Problem description:
Answer with one number only: how many lines in this material contain the word "subset"?

================================

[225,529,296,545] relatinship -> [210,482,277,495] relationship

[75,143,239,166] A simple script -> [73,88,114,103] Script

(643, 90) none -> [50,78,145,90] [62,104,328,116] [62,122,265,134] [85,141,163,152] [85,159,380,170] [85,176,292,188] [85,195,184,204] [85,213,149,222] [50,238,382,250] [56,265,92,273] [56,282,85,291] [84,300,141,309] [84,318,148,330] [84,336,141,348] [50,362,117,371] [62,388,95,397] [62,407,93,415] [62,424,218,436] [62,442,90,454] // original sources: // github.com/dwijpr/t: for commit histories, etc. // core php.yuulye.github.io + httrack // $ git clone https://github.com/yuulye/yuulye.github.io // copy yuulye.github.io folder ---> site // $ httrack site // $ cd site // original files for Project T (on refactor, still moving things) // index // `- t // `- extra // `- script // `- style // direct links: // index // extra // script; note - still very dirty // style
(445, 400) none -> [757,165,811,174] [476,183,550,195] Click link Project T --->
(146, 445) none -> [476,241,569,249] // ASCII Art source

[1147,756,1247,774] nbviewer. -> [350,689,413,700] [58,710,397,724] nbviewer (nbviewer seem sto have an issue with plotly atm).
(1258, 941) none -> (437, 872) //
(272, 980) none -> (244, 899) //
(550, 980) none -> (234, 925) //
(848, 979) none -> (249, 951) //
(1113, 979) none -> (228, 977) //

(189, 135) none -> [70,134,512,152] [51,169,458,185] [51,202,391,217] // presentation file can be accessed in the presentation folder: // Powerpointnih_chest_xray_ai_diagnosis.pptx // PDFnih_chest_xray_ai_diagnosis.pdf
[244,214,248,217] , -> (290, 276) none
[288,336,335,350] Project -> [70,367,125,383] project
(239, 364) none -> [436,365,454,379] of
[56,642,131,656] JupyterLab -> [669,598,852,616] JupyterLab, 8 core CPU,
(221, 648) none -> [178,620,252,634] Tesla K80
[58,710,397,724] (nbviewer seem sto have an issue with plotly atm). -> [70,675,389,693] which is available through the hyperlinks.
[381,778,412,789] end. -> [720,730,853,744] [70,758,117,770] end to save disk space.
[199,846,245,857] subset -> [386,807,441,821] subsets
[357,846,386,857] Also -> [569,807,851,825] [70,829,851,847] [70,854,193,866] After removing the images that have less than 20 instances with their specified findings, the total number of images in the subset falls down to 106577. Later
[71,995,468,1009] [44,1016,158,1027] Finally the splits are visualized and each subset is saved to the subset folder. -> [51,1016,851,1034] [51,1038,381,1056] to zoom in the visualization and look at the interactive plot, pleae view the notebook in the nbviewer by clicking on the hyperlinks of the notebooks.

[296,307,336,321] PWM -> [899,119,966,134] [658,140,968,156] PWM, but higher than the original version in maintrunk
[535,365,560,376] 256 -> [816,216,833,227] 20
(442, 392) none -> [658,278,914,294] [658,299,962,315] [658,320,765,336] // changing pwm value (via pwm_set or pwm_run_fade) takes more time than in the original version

================================

The completed task:
3